How many hours a day do you dance?

Average 3-4 hours every day.

Do you have days off? Days when you don't visit the studio?

I have no days off. This is due to the fact that this is my business, and I do not have the perception that I go to work. There is a studio, there is a lot of creativity, communication, here, in addition to training, there are many master classes, meditations. I don’t even perceive spending time here as work, it is perceived as some kind of leisure.

Can you remember the last time you had a day when you didn't dance at all?
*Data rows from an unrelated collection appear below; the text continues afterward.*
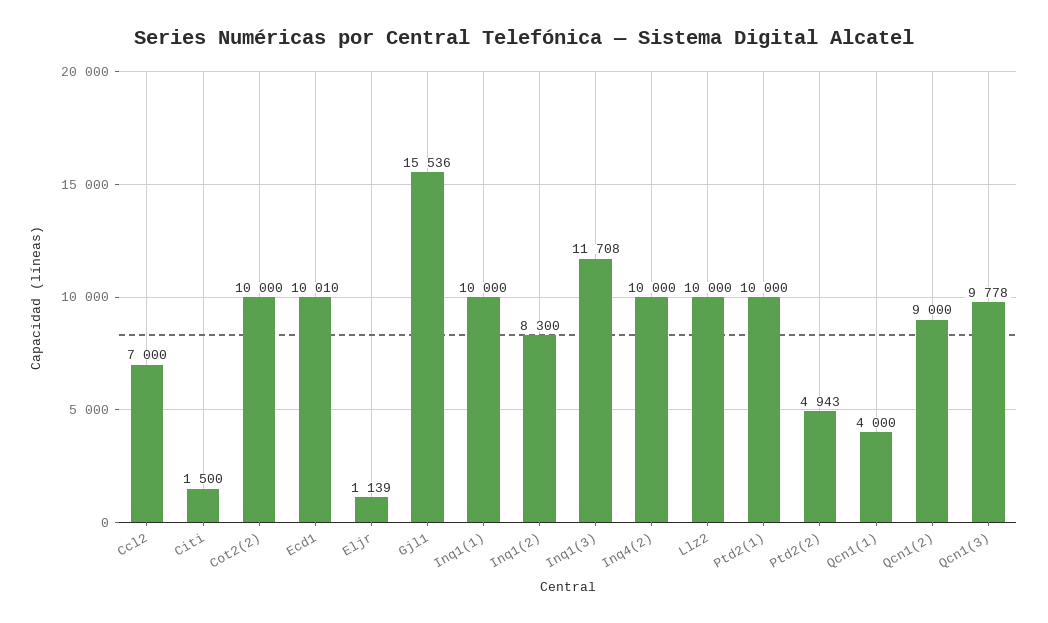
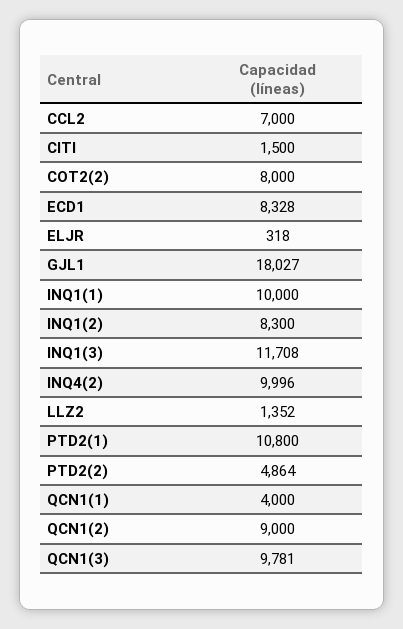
  {
    "Ccl2": 7000,
    "Citi": 1500,
-   "Cot2(2)": 10000,
+   "Cot2(2)": 8000,
-   "Ecd1": 10010,
+   "Ecd1": 8328,
-   "Eljr": 1139,
+   "Eljr": 318,
-   "Gjl1": 15536,
+   "Gjl1": 18027,
    "Inq1(1)": 10000,
    "Inq1(2)": 8300,
    "Inq1(3)": 11708,
-   "Inq4(2)": 10000,
+   "Inq4(2)": 9996,
-   "Llz2": 10000,
+   "Llz2": 1352,
-   "Ptd2(1)": 10000,
+   "Ptd2(1)": 10800,
-   "Ptd2(2)": 4943,
+   "Ptd2(2)": 4864,
    "Qcn1(1)": 4000,
    "Qcn1(2)": 9000,
-   "Qcn1(3)": 9778
+   "Qcn1(3)": 9781
  }

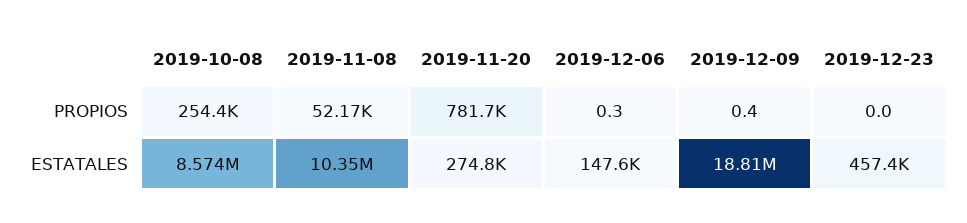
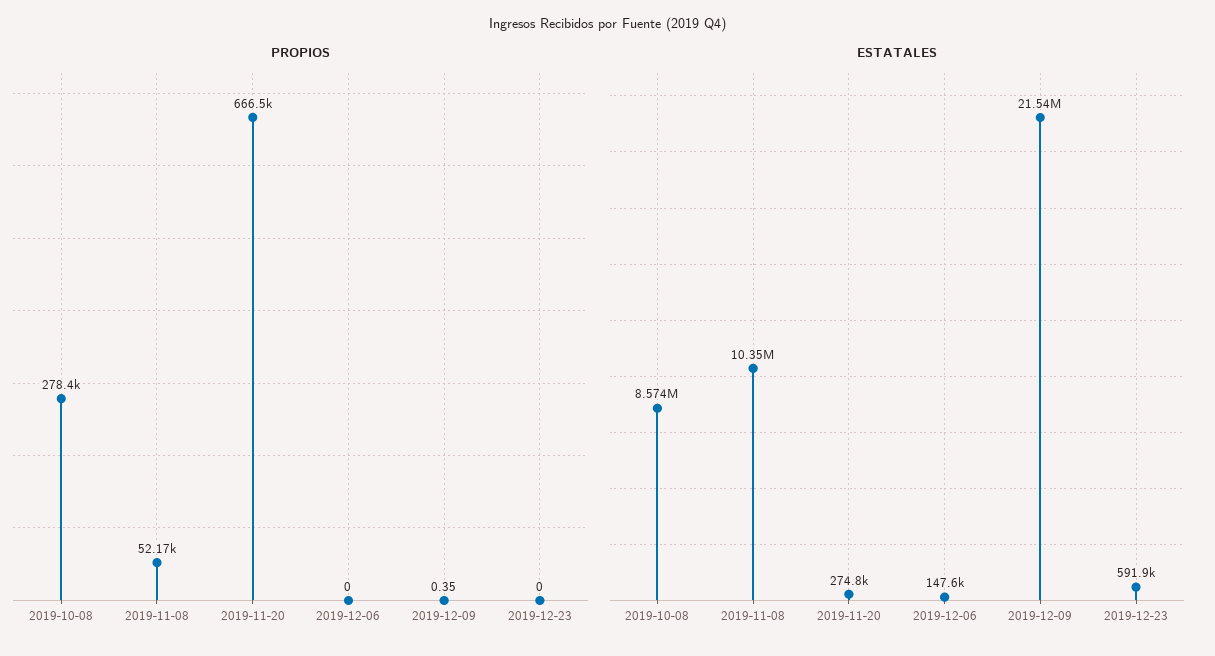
  {
    "PROPIOS": {
-     "2019-10-08": 254400,
+     "2019-10-08": 278400,
      "2019-11-08": 52170,
-     "2019-11-20": 781700,
+     "2019-11-20": 666500,
-     "2019-12-06": 0.3,
+     "2019-12-06": 0,
      "2019-12-09": 0.35,
      "2019-12-23": 0
    },
    "ESTATALES": {
      "2019-10-08": 8574000,
      "2019-11-08": 10350000,
      "2019-11-20": 274800,
      "2019-12-06": 147600,
-     "2019-12-09": 18810000,
+     "2019-12-09": 21540000,
-     "2019-12-23": 457400
+     "2019-12-23": 591900
    }
  }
Only the travel period comes to mind. I went to Greece and Italy, it was in January and April of this year. It was budget travel, hitchhiking, couchsurfing, and somehow I didn’t even want to dance there. The rest of the time I dance every day, I can’t even remember the days without training.

How do you think the worldview of a choreographer differs from the worldview of other people?

I think it's very cool to be involved in dance. I don’t even know how I would have survived at all, how I would have lived if I hadn’t been a dancer. Because dance and work with the body (this is especially true of modern dance, since classical, folk dance, this is a completely different world) frees you from any clamps, helps to solve any problems. It seems to me that if I didn’t live all sorts of emotions through my body, then I would probably glue my fins together.

Is there anything you don't like about being a choreographer?

I guess it saddens me to realize that the body, no matter how well you practice it, is changing. Time passes, and how it worked at 20 and how it worked at 30 are already different things. The body needs more attention, it becomes heavier.

Have you thought about what you will do when you can no longer dance? Ballerinas, for example, retire at 35, do choreographers too?

In modern dance, everything is completely different. Now there are a lot of adult (old) dancers-performers. Apart from dancing, I am very interested in performing theater that does not involve high physical exertion. There is work with speech, work with a concept that is more important than dance. Recently, a female choreographer from New York came to Kyiv, she looks like just a grandmother, she is 70 years old, and she gave us a master class, performed, jumped, danced, rolled on the asphalt.